Burst on the Scene
Debra Gould, Toronto, Ontario
When I moved to a new city, I needed to “burst on the scene” for my floorcloths to get noticed. I organized an artist studio tour in my neighborhood, bringing hundreds of visitors to my studio that never would have come if I had just held my own open house. I also pitched a story to a magazine and ended up on their cover. When donating art for auctions, I also display brochures. My website is included in everything I do to help broaden awareness for the Debra Gould Home Collection, and I ship worldwide for orders that come from my site.
Know Your Market
Chester County, Pa.
I find that my largest market consists of those that are interested in the simplicity of an early American lifestyle and the crafts associated with that era. My website uses search engine optimization to cater to this demographic. I am listed in the Early American Life Artisan Directory and I also attend several juried living history events and shows throughout the year. Attending these events allows me to connect with my customers on a personal level and has given me valuable insight into developing my craft and marketing my art. Without the personal contact, I would not have been aware that there was a large demand for rug-hooking patterns, not just finished rugs. I was able to modify my offerings to include a line of original designs that others could complete. Since I found the personal contact of the shows to be so rewarding on both a business and personal level, I now maintain a blog. The blog allows me to connect with my worldwide Internet market and has been the best source for commissions and custom designs.
Made to Order
Linda Belden, San Francisco, Calif.
My business is largely “made to order,” so interior designers have been the focus of my marketing attention. To that end, I have sought out publicity in design magazines, and have gotten business from those contacts. I have also built an e-mail list of interior designers (both local and national), and regularly send them an e-newsletter. I have exhibited at trade shows, which is a great way to make contacts and connections. However, I believe that the most consistent business comes from the stores that carry my rugs.
A Personal Relationship
Natalie Browne-Gutnik and Martin J. Gutnik, Bayside, Wis.

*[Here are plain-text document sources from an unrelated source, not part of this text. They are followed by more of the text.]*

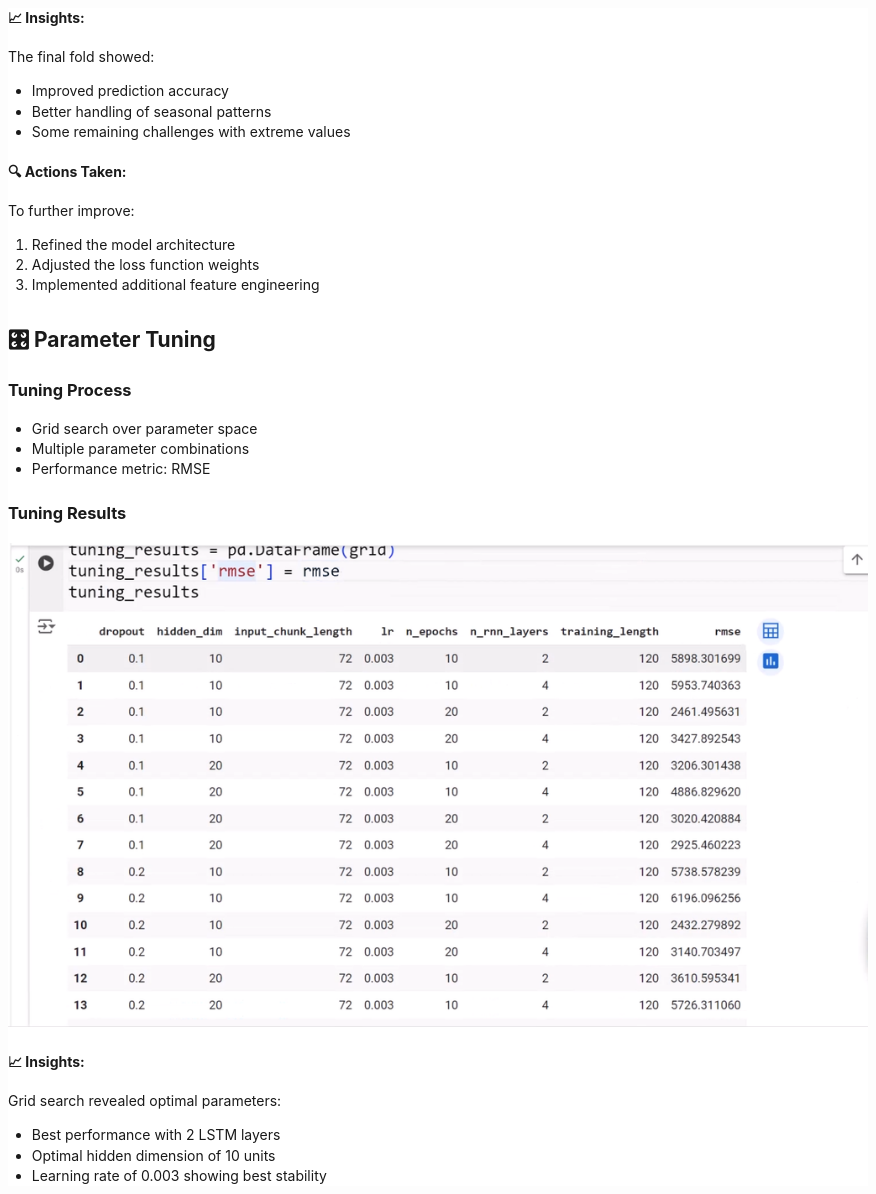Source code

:#### 📈 Insights:
The final fold showed:
- Improved prediction accuracy
- Better handling of seasonal patterns
- Some remaining challenges with extreme values

#### 🔍 Actions Taken:
To further improve:
1. Refined the model architecture
2. Adjusted the loss function weights
3. Implemented additional feature engineering

## 🎛️ Parameter Tuning

### Tuning Process
- Grid search over parameter space
- Multiple parameter combinations
- Performance metric: RMSE

### Tuning Results
![Parameter Tuning Results](_asserts/parameter%20tuning%20result.png)

#### 📈 Insights:
Grid search revealed optimal parameters:
- Best performance with 2 LSTM layers
- Optimal hidden dimension of 10 units
- Learning rate of 0.003 showing best stability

Floorcloths present a unique opportunity to share a personal relationship between me and my customers, which I believe is the purpose of art. I try to visit the home of my customer to get a feel for where a floorcloth is going to “live.” My painting style is organic, and I like to hide things of special meaning for both me and my clients inside these canvas floor paintings. The people drawn to my artwork are those who like open spaces and generally bright colors, and I dress in clothing that reflects my palette. I have written articles about the history of floorcloths, know about the properties of paint and sealants and chemical dry times, and I stand behind my product. Photography by F. Fischer
Be Seen Locally
Robin Murphy, Deerbrook, Wis.
Word of mouth has been a great marketing tool for me, so I try to get my work seen locally. I donate items to our public radio station’s Fine Art Auction and have had my handwoven textiles in shows at the Nicolet Art Gallery. My internet presence, through my website, Etsy and even the e-mail lists I belong to, has generated inquiries and sales. Shops that feature handcrafted furnishings and local artisans are an excellent venue for my one-of-a-kind rugs. When I want to expand my customer base, I will look into the marketing possibilities of Facebook and Twitter, as well.
Home Gallery Show
Vickie Morrow, Scottsdale, Ariz.
Handmade tile sets my mosaics apart and gives me the ability to create custom mosaic backsplashes, niches and floor and wall accents. Mosaic mirrors, handmade tile tabletops and treasure boxes are sold in galleries and a few select shows. I have a studio gallery show in my home twice per year to showcase backsplashes and other architectural installations. Press releases have been very effective and have landed feature articles in home and garden magazines. E-mail is the best way to stay in front of my clients; I send something every three to five weeks. Oversize postcards with a photo on the front and invitation to my studio show on the back are great handouts. People love them and save them. Having a website is also essential; it showcases my work, gives credibility and is easy to refer to. You can’t hand out enough business cards with your website printed on it!
Knowledge Is Helpful
Michele Hollick, Hollis, N.H.
Our marketing strategy utilizes retail and wholesale trade shows, mailings and our website. Ordering is always done directly with the artist so you always get a personal touch. My current trade show markets include Goodrich and Company Promotions, the Waterford Virginia Show, and the League of New Hampshire Craftsmen—all of which highlight Handmade in America products. These markets know and appreciate floorcloths, which is especially helpful in the custom ordering process. Our business is roughly 50-percent custom creations, with the balance being standard options produced in our barn of small batches of two to six pieces. Continuing education keeps me current in the changing world of paint and finishing products. I also teach many workshops during the year, including the International Stencil Artisan’s League’s Annual Convention.